Para enfrentar a exclusão dos indivíduos em conflito com a lei que necessitam de atenção em saúde mental, muitas iniciativas têm surgido nos tribunais, com base na Resolução CNJ n. 487/2023. A normativa do CNJ institui a Política Antimanicomial do Poder Judiciário a fim de adequar sua atuação às normas nacionais e internacionais de respeito aos direitos fundamentais das pessoas em sofrimento mental ou com deficiência psicossocial em conflito com a lei.
As iniciativas, entretanto, esbarram na desinformação e no preconceito. Sendo assim, os grupos de trabalho compostos pelo Sistema de Justiça e pela Rede de Proteção Social trabalham pela sensibilização da temática, pelo alinhamento de fluxos e por investimentos, especialmente, na área da saúde municipal e estadual. Essa articulação interinstitucional e intersetorial é considerada essencial para consolidar o processo de desinstitucionalização. Nesse sentido, os GTs preveem a elaboração e assinatura de termos de cooperação técnica, de modo a endereçar e qualificar encaminhamentos, visando o atendimento adequado a essas pessoas sob custódia.
Articulação estadual
No Mato Grosso do Sul, por exemplo, o GT interinstitucional do qual o Judiciário faz parte trabalha desde 2018 com o Projeto Reintegra, que estabeleceu fluxos para a efetivação da reforma psiquiátrica. À época, foi feito um levantamento no qual foram identificados 71 pacientes nos estabelecimentos penais de Campo Grande, sendo 17 em medida de segurança ambulatorial e 54 em internação em unidades no sistema penal.
Desde então, a Equipe do Serviço de Avaliação e Acompanhamento de Medidas Terapêuticas Aplicáveis à Pessoa com Transtorno Mental em Conflito com a Lei (EAP) realiza esse acompanhamento, utilizando a Rede de Atenção Psicossocial (Raps) da capital e dos municípios do interior do estado.
Já foram atendidos 234 pacientes, dos quais 189 estão em acompanhamento ativo. Durante os três anos de atuação, a EAP participou da desinternação progressiva de 67 pacientes, realizando avaliações biopsicossociais, organizando vagas de acolhimento junto à Raps, e colaborando na construção de Projetos Terapêuticos Singulares (PTS). Atualmente, ainda há 90 pacientes internados.
Uma das maiores dificuldades para o encaminhamento desses pacientes é a ausência de vínculo familiar para que essas pessoas sejam encaminhadas para seu local de origem. Por isso, o estado ampliou na capital o número de residências terapêuticas, serviço da Raps. Entretanto, ainda há defasagem desse equipamento no interior.

────────

- _O que se espera_
Extraia do texto sobre a Política Antimanicomial do Judiciário a passagem que começa nas palavras "Para enfrentar a" e termina logo após "conflito com a lei.", sem nenhuma alteração.

- _Dados apresentados_
────────

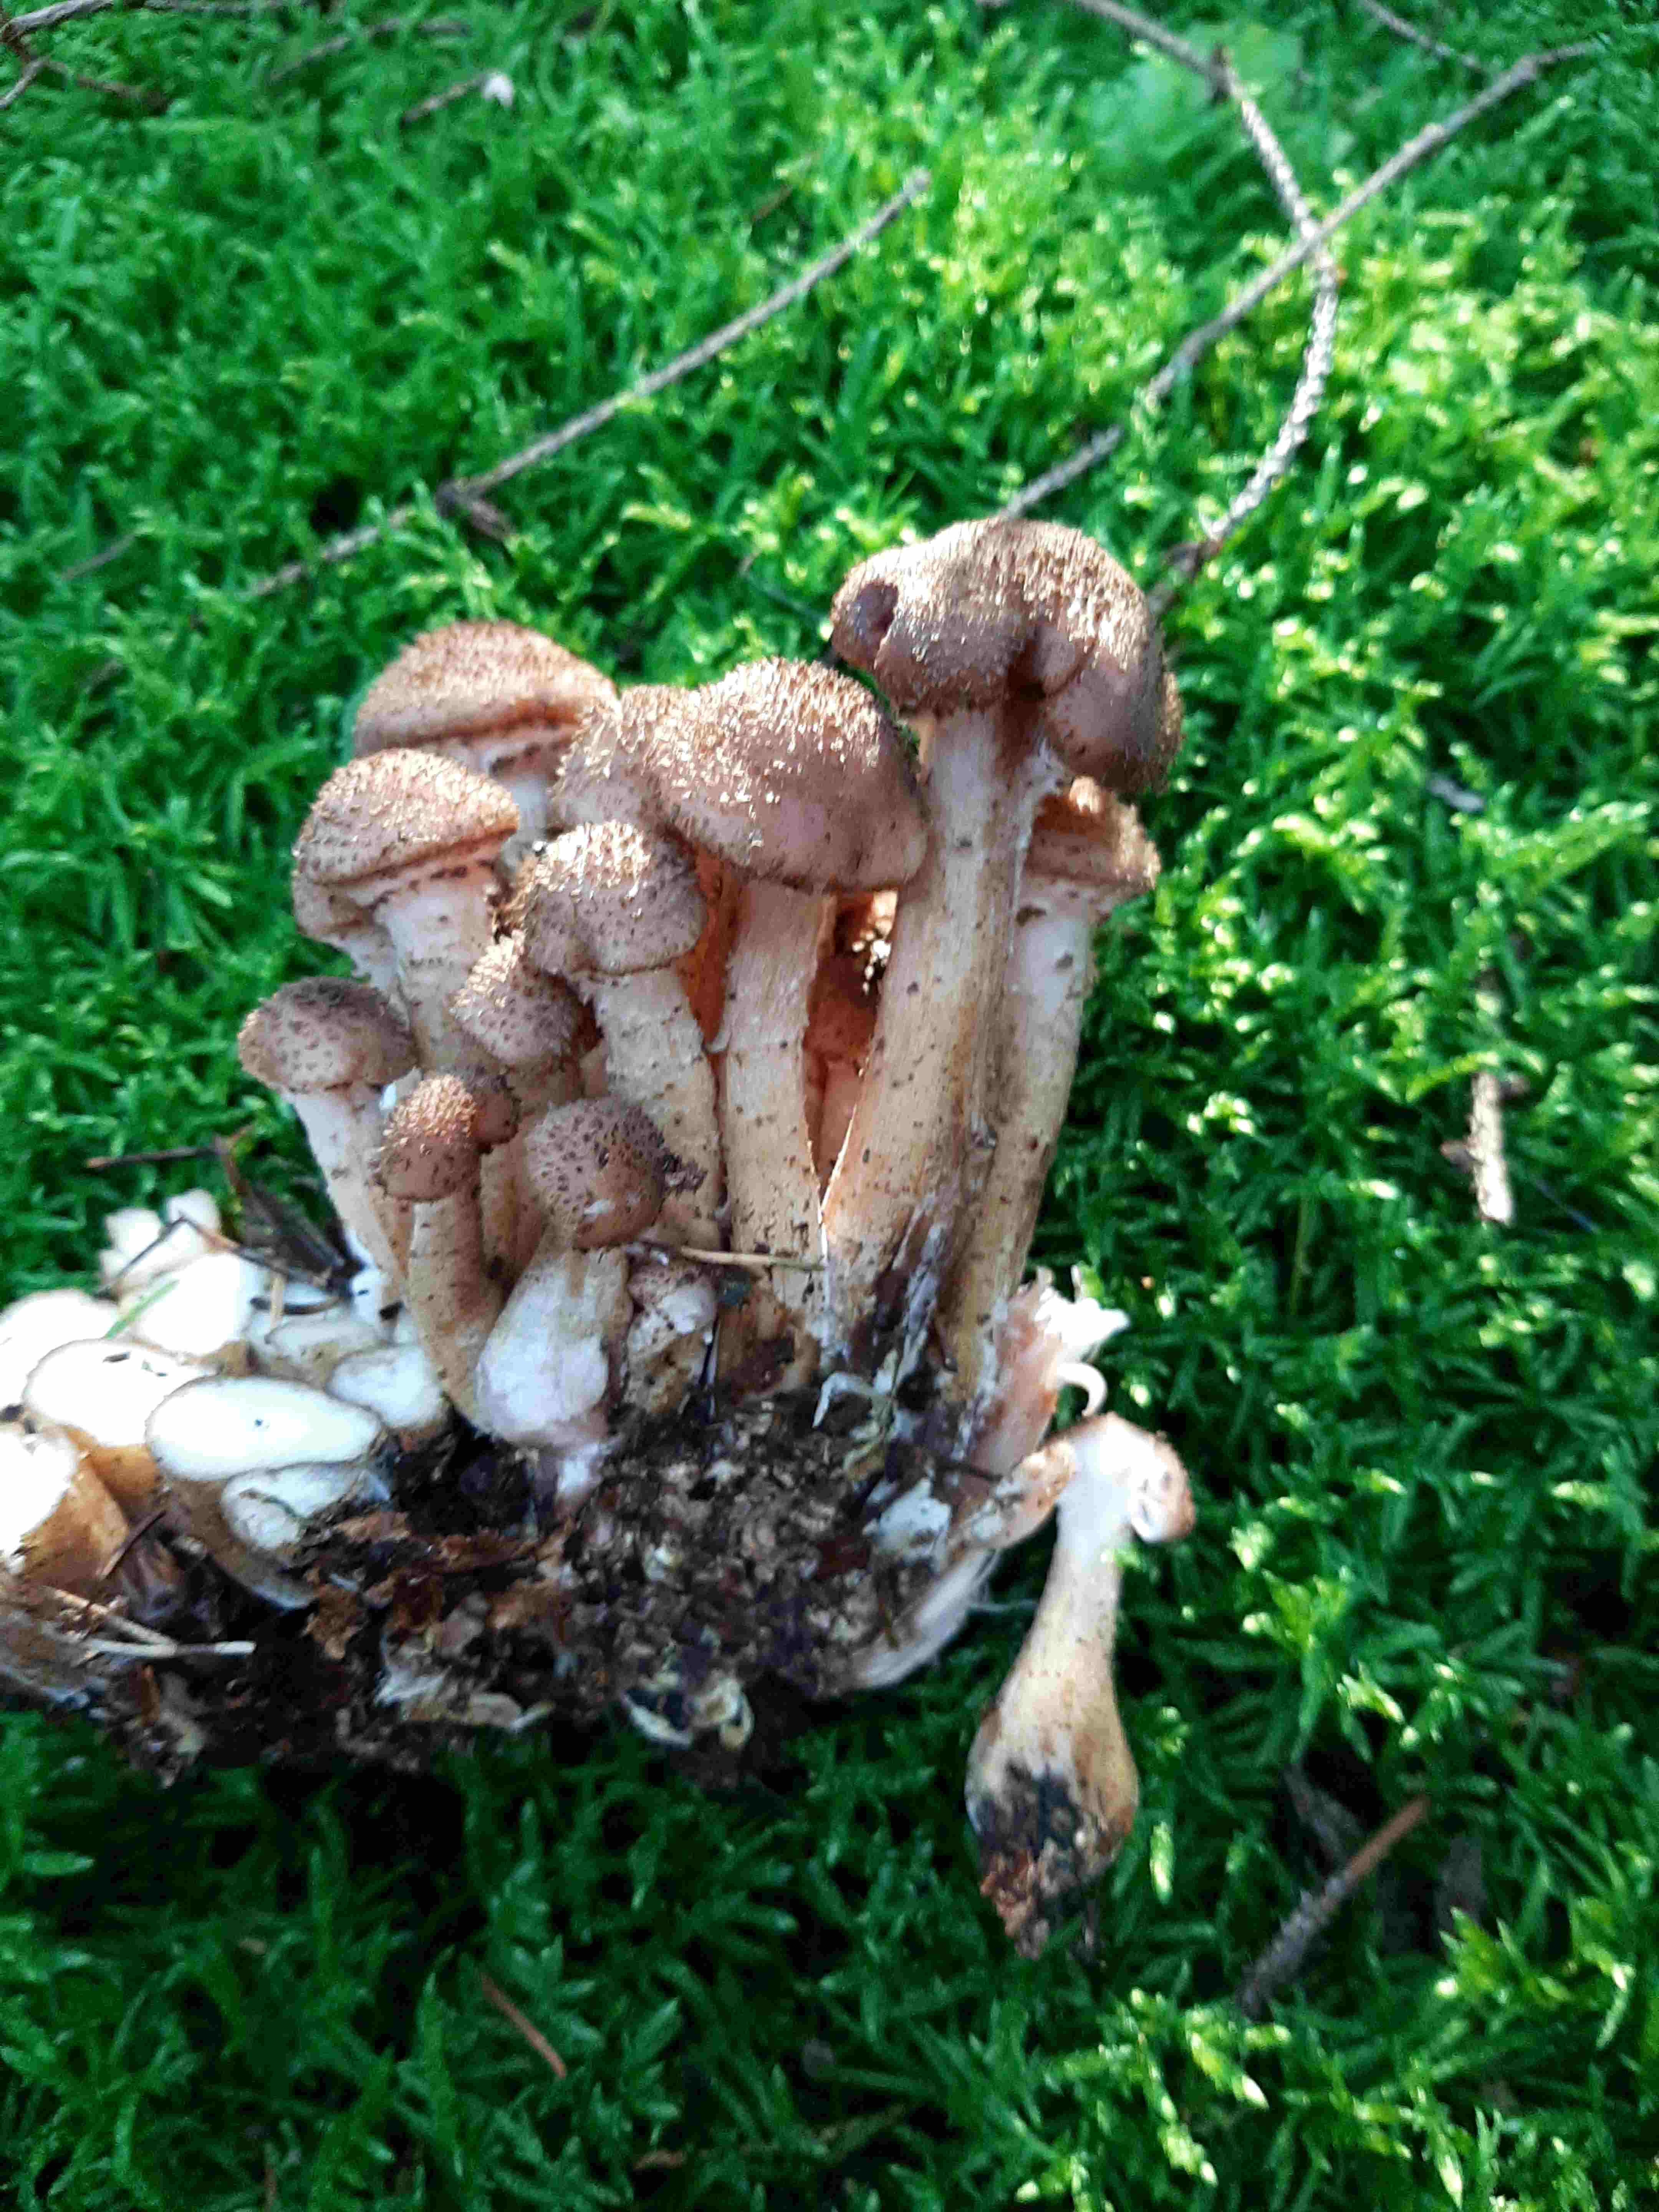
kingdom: Fungi
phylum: Basidiomycota
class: Agaricomycetes
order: Agaricales
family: Physalacriaceae
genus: Armillaria
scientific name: Armillaria ostoyae
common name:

────────

- _Solução escrita_
Para enfrentar a exclusão dos indivíduos em conflito com a lei que necessitam de atenção em saúde mental, muitas iniciativas têm surgido nos tribunais, com base na Resolução CNJ n. 487/2023. A normativa do CNJ institui a Política Antimanicomial do Poder Judiciário a fim de adequar sua atuação às normas nacionais e internacionais de respeito aos direitos fundamentais das pessoas em sofrimento mental ou com deficiência psicossocial em conflito com a lei.